Top of Dataset content

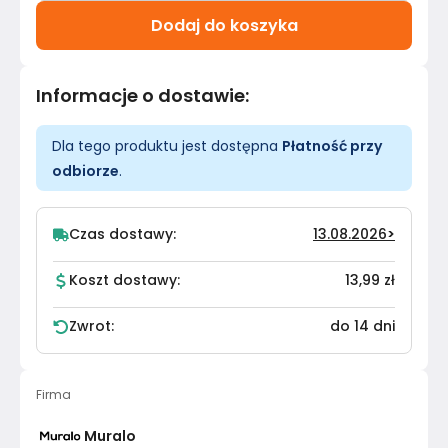
Dodaj do koszyka
Informacje o dostawie
:
Dla tego produktu jest dostępna
Płatność przy
odbiorze
.
Czas dostawy:
13.08.2026
>
Koszt dostawy:
13,99 zł
Zwrot:
do 14 dni
Firma
Muralo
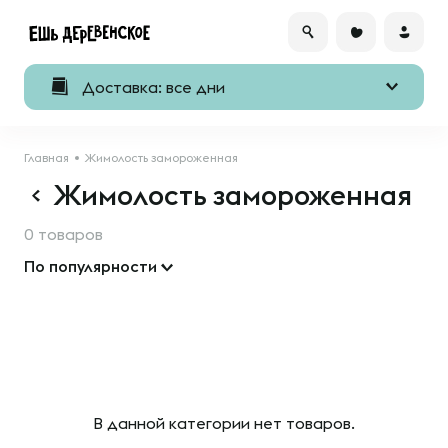
Доставка: все дни
Главная
Жимолость замороженная
Жимолость замороженная
0 товаров
По популярности
В данной категории нет товаров.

Bottom of Dataset content

What is expected: Every line holding the string "товаров" should be copied here, so please find those lines in the data.

Reply:
0 товаров
В данной категории нет товаров.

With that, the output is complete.